I never understood why people buy metallic in black. Plain black is so great when perfect, highly reflective, deep, solid. Why have it look permanently dusty? My opinion, of course.:dunno:


----------



## Chris330Ci (Jan 23, 2002)

johnlew said:


> *I never understood why people buy metallic in black. Plain black is so great when perfect, highly reflective, deep, solid. Why have it look permanently dusty? My opinion, of course.:dunno: *


Kinda like this?


----------



## bren (Jul 1, 2002)

johnlew said:


> *I never understood why people buy metallic in black. Plain black is so great when perfect, highly reflective, deep, solid. Why have it look permanently dusty? My opinion, of course.:dunno: *


Sapph. isn't reflective? Check the pic in my sig.

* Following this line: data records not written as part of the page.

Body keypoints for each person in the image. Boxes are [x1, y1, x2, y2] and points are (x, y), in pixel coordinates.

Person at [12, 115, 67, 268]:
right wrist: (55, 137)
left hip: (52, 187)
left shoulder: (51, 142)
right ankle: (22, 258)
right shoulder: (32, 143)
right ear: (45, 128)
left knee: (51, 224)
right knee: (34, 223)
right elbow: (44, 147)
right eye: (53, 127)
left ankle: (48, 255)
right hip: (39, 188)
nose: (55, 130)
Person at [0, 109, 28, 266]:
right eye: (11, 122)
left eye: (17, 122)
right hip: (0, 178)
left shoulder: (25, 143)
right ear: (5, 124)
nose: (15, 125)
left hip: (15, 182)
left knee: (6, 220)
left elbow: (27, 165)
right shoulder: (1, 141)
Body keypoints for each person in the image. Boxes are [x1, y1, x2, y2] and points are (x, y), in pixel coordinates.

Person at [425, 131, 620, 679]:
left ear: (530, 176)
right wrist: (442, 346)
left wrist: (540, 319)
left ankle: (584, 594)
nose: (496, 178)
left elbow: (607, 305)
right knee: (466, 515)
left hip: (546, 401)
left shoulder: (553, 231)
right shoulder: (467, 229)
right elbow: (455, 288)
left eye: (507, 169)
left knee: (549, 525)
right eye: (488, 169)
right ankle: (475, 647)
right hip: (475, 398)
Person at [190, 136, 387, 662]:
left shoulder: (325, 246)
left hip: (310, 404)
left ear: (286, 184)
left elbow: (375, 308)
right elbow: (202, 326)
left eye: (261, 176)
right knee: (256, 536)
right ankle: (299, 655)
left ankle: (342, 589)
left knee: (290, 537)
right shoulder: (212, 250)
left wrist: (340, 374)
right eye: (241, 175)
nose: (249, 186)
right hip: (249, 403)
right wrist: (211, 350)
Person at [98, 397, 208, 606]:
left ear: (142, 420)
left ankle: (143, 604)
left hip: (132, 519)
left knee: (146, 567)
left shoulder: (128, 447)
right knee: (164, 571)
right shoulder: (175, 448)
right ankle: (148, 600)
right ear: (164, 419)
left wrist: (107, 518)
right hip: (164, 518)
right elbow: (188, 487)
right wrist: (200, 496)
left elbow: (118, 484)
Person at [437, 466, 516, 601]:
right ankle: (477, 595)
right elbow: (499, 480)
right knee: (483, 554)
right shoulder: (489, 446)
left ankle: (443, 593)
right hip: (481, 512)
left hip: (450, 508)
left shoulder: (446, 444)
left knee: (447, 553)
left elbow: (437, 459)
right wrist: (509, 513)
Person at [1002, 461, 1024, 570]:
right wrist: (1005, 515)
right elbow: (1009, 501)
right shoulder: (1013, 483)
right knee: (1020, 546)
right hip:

Regular black and Sapph. look very similar until you get into bright sunlight...that's when the sparkle from the metal flake shows up. Nobody who has seen my car in person has ever accused it of looking dusty....but I am a contributor to the Griot's Garage college fund. :thumbup:


----------



## AF (Dec 21, 2001)

Hey Chris, who said you could post a picture of my car :lmao: 



Chris330Ci said:


> *
> 
> Kinda like this?
> 
> ...


----------



## chazzy (Apr 2, 2002)

johnlew said:


> *I never understood why people buy metallic in black. Plain black is so great when perfect, highly reflective, deep, solid. Why have it look permanently dusty? My opinion, of course.:dunno: *


The black is very reflective, very deep, and very solid. You can make non-metallic black postively look like a mirror, but under most other conditions, it just absolutely sparkles. Not bling-bling like, but it really does have some amazing qualities. If you catch a clean SBM car, check it out in the sun. It definitely catches people by surprise to see that it's metallic.

When I get my digital camera back, I'm planning on taking some nice photos that will hopefully show its metallic qualities better.


----------



## SONET (Mar 1, 2002)

Chazzy: Nice shot. Did you have your car wet sanded? I don't see the signature BMW orangepeel in your pic. 

Hmm... now that I think about it, being an M car means it was painted in the US. Does BMW use different paint/processes in the US and SA than they do in Germany? I know the restrictions are tighter in Germany than they are here, and I'd guess that the restrictions are looser still in SA. 

It would be interesting to compare the paint quality (orangepeel, hardness, etc.) between BMWs manufactured in different countries. 

--SONET


----------



## Mr. The Edge (Dec 19, 2001)

SONET said:


> *Chazzy: Nice shot. Did you have your car wet sanded? I don't see the signature BMW orangepeel in your pic.
> 
> Hmm... now that I think about it, being an M car means it was painted in the US. Does BMW use different paint/processes in the US and SA than they do in Germany? I know the restrictions are tighter in Germany than they are here, and I'd guess that the restrictions are looser still in SA.
> 
> ...


My M car has bad orange peel.

I actually se it in the above pic too. Look at the curb in the reflection


----------



## johnlew (Dec 25, 2001)

atyclb said:


> *
> 
> My M car has bad orange peel.
> 
> I actually se it in the above pic too. Look at the curb in the reflection *


The angle of the shot minimizes the peel. 
Head on, up close will show it fine.


----------



## chazzy (Apr 2, 2002)

The orange peel is definitely there.

I don't know the details of the paint process, but when the Z3s started production over here, there were numerous complaints about the water base paint and how it was very soft and prone to chipping. I believe that the consensus is that the paint is a lot better now than when they started and that all the paints are the same water base paint.


----------



## ed325i (Dec 20, 2001)

I have cosmos black. It's fairly reflective, with Zaino! 










Ed


----------